London's Alternative Waste Strategy_Gavron

 

London’s Alternative Waste Strategy, 1998-2006

 

By Nicky Gavron

Robin would never claim anything for himself, but there are few people who have had such a profound impact on environmental thinking in London and far beyond.  

In the mid 1990s, as chair of the London Planning Advisory Committee (LPAC) I was asked by John Gummer, then Secretary of State for the Environment, to come up with an alternative strategy to dumping London's waste in landfill in the South East. Miraculously, I met Robin at just this moment. He had just come back from Canada where he had been working on community economic development projects with the progressive Ontario Government. 

Robin had a vision of ‘zero waste’ - and recruited wonderful people like Keith Collins and Kathy Killinger to make it happen. The vision was: everything that is designed and created can be reused, repaired, recycled.  Robin involved me in his unique way of approaching a problem. He worked systemically.  Everything was reframed – and then reframed again from another perspective.  For him, refuse collectors became recyclers, waste a valuable resource, and citizens sorting their own rubbish were part of the production line. This is productive democracy and Robin was passionate about it. 

Everything had to be tested on the ground. There were no dry reports, only action research. And the results were spectacular! He gave us the economic case for high recycling rates in London, coupled with an industrial strategy, stimulating demand and supply simultaneously. As a result, John Gummer, who really ‘got’ Robin’s vision, gave us £12m to kick-start household recycling, jobs and industries across London. This work took place under the banner of the London Pride Waste Action partnership, which as chair of LPAC, I co-chaired with Sir Allen Sheppard, chair of London First. Robin and his team went on to work across the country and recycling rates exploded. 

Although it never achieved its full potential in terms of waste industries, it did kick start recycling in London and generated a lot of jobs. And out of this work came a seminal report and Demos’ best-selling publication Creating Wealth from Waste. Only now with the growing interest in the circular economy, particularly in Europe, are we beginning to realise Robin’s vision of zero waste. 

Robin Murray taking part in the BBC TV programme, Have You Ever Wondered?

Robin Murray taking part in the BBC TV programme, Have You Ever Wondered?

In 2000 with Ken Livingstone at the helm of London once again, there were new opportunities to innovate. Robin and I worked together on the Mayor’s climate change agency to cut carbon and to pioneer new green technologies. The idea was to create a new kind of vehicle, working closely with the private sector, enabling London government to be both entrepreneurial whilst de-risking the enterprise for both partners.

Robin believed in a distributed, decentralised approach to everything. So, at the heart of this was a concept of a distributed network of local energy generation and the piloting of new technologies, which has subsequently been a major influence on the London plan policy. This was productive democracy at work; a network of citizens and communities producing their own power, not reliant on the grid and making London more resilient.  

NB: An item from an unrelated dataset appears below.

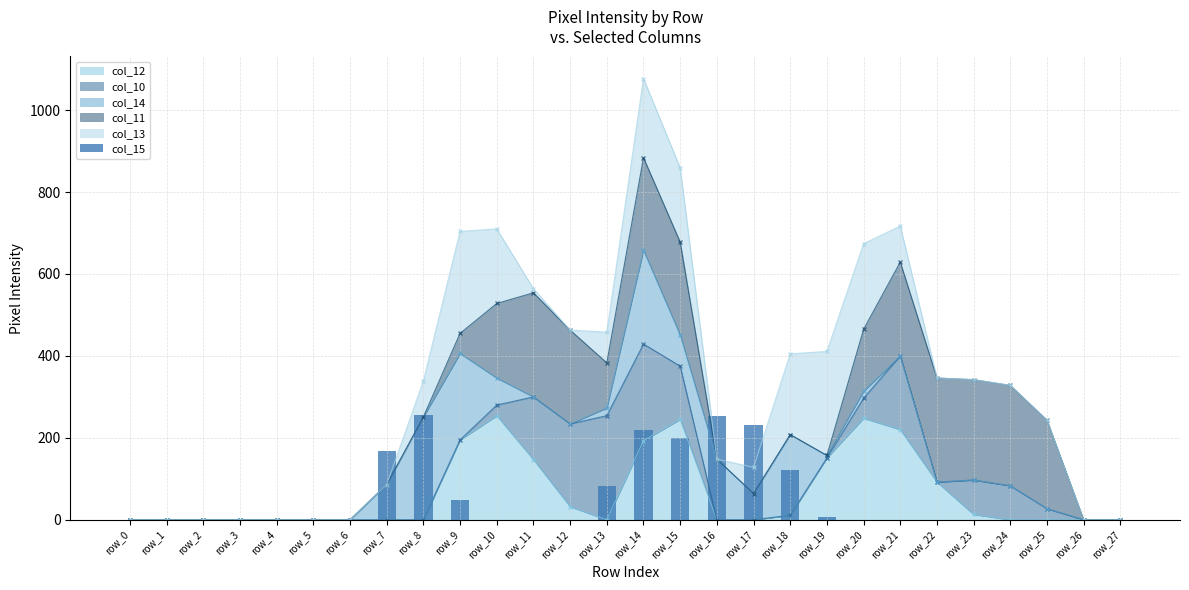

At which label is the value closest to 127?

row_18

Once the agency was established, with its cohort of engineers, Robin was commissioned to initiate the agency's green homes programme, for the ‘able to pay’ sector. This was an idea cross-fertilized from Canada with Phil Jessup, the founder of the Toronto atmospheric agency. Phil was seconded to us by the Mayor of Toronto to work with us on developing the Mayor of London’s climate change agency.

Robin astounded us with his practical action on greening London’s homes. Again, this was startlingly innovative and although Robin was disappointed to see all this work abandoned under the next administration, today, the legacy and experience of that work could not be more relevant.

Robin and I suffered many slings and arrows together, but he always battled with a smile – totally disarming.  At many different spheres of government, he always spoke truth to power - “straight as an arrow, clear as a bell”.

He was happy to work with and speak to anyone at any level.  Every conversation with him on the phone was a gift. He would always tell you about the latest person he’d met or the latest idea he’d had, before he would meticulously go on to help us solve the latest problem. 

In his last great conversation with me in his study, he said something that I now realise had underpinned his whole being. “We propose, not oppose.”

These lines by the poet Marianne Moore remind me of Robin:

I may, I might, I must

If you will tell me why the fen

appears impassable, I then

will tell you why I think that I

can get across it if I try.

Robin emboldened us to try. I owe him a great debt. And so, does London.